*** DATASET RECORDS ***

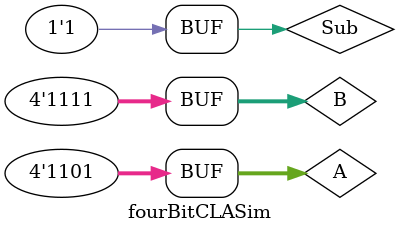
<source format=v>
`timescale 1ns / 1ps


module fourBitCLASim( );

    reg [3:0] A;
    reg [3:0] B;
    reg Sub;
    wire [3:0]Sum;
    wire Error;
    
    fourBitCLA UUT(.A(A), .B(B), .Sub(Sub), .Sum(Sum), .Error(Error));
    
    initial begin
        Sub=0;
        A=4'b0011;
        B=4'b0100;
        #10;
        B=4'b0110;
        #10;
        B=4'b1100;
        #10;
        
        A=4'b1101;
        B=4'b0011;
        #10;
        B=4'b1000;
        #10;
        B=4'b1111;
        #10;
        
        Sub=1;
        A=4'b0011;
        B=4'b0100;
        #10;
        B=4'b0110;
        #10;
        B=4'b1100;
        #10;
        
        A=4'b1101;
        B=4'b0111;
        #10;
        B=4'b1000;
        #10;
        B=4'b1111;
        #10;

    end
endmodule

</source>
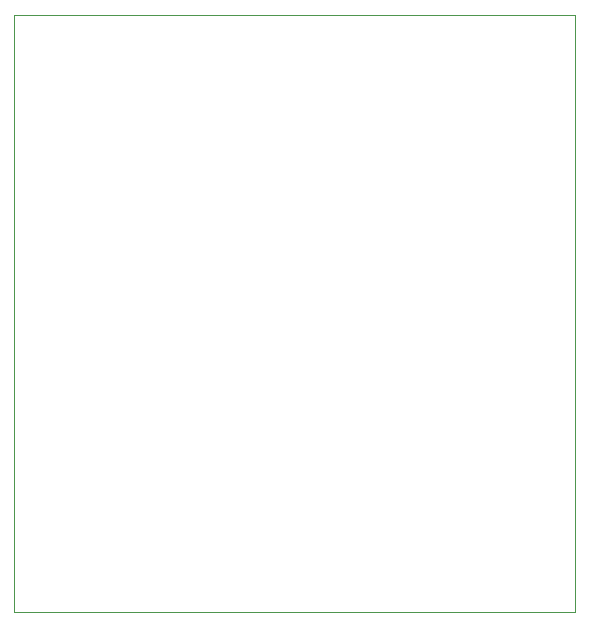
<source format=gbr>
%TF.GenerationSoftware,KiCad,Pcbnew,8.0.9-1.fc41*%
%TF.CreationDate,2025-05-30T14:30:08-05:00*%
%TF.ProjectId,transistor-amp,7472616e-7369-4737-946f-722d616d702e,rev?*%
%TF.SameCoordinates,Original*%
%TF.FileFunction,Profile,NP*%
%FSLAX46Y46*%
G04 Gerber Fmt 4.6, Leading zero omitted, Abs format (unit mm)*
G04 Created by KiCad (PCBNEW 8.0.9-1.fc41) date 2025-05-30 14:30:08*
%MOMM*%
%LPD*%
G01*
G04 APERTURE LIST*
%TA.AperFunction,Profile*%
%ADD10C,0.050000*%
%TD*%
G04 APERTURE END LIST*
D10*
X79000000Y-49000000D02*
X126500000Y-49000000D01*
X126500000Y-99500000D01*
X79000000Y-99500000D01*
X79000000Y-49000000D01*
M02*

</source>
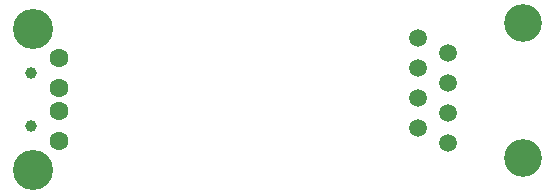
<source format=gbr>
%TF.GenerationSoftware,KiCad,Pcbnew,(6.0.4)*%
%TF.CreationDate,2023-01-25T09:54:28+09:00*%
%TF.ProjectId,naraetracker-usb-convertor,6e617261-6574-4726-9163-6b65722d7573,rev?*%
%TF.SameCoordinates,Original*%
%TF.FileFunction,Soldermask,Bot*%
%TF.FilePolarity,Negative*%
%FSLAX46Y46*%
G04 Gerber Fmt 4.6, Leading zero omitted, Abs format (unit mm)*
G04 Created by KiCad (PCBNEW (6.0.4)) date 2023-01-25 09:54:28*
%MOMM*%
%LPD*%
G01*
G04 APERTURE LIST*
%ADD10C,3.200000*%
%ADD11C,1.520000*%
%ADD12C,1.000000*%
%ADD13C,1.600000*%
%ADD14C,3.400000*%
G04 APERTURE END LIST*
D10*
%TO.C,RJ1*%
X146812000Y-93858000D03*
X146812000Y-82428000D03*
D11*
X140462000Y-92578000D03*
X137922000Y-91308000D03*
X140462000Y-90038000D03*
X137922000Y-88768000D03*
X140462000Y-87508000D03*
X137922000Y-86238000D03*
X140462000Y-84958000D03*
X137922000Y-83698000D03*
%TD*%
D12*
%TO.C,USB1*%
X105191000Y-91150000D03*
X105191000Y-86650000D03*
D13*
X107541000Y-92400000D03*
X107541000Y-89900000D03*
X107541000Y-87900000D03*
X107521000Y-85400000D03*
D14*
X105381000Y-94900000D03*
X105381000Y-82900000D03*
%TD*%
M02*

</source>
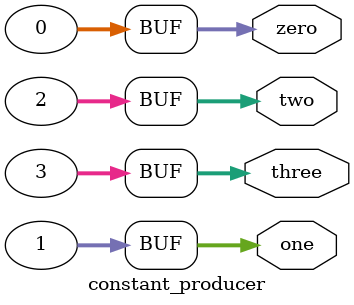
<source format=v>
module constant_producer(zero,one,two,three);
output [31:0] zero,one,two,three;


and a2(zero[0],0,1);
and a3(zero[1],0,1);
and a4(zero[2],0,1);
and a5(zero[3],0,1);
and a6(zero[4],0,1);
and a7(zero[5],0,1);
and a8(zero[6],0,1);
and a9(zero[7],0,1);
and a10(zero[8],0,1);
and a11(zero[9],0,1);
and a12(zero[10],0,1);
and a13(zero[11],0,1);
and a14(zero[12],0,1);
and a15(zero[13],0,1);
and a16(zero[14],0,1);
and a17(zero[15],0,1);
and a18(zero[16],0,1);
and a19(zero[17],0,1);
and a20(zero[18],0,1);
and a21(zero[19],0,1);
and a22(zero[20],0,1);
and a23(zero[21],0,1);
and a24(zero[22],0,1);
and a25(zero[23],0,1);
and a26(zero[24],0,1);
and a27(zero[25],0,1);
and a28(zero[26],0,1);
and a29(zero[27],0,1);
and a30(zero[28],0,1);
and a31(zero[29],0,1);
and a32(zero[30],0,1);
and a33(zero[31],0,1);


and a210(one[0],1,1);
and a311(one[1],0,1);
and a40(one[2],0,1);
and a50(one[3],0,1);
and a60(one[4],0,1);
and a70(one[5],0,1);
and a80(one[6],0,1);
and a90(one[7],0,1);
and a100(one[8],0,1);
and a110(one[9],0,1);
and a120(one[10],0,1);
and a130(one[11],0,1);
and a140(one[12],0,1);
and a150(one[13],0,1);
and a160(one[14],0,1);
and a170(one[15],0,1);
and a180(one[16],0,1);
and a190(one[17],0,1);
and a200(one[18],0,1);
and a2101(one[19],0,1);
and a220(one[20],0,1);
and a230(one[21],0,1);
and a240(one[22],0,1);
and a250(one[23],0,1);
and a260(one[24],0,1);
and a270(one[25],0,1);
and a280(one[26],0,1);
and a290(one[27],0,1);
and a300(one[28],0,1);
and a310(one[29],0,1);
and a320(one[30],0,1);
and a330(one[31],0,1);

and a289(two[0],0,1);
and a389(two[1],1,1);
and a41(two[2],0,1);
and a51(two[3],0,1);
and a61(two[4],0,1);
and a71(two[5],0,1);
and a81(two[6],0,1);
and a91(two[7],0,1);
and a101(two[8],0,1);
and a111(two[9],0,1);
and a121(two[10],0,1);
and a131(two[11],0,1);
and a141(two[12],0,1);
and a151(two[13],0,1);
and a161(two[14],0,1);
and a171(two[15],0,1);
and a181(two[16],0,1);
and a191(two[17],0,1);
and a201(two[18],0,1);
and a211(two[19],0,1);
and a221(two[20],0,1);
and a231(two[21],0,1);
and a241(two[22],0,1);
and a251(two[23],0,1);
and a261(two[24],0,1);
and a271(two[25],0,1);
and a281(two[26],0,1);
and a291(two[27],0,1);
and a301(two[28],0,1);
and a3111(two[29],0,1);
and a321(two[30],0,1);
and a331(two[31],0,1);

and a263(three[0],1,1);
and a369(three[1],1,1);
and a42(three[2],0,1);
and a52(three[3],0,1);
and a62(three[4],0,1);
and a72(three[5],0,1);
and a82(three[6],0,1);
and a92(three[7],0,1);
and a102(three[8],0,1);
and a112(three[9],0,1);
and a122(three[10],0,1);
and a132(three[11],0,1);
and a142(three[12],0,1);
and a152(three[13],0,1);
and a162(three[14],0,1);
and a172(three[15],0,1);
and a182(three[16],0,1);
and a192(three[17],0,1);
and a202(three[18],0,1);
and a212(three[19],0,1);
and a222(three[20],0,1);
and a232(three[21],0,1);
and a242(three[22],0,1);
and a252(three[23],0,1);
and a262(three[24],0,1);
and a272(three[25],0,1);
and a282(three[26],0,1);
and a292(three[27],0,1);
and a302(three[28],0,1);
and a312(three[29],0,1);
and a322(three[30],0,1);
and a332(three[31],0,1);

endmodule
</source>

*** End of DATASET RECORDS ***

*TASK BRIEF*
Starting at the line with "X105381000Y-94900000D03*" in the entries above, write out every line exactly until the line with "and a17(zero[15],0,1);" has been written. Include no pictures and nothing more.

*EXPECTED ANSWER*
X105381000Y-94900000D03*
X105381000Y-82900000D03*
%TD*%
M02*

</source>
<source format=v>
module constant_producer(zero,one,two,three);
output [31:0] zero,one,two,three;


and a2(zero[0],0,1);
and a3(zero[1],0,1);
and a4(zero[2],0,1);
and a5(zero[3],0,1);
and a6(zero[4],0,1);
and a7(zero[5],0,1);
and a8(zero[6],0,1);
and a9(zero[7],0,1);
and a10(zero[8],0,1);
and a11(zero[9],0,1);
and a12(zero[10],0,1);
and a13(zero[11],0,1);
and a14(zero[12],0,1);
and a15(zero[13],0,1);
and a16(zero[14],0,1);
and a17(zero[15],0,1);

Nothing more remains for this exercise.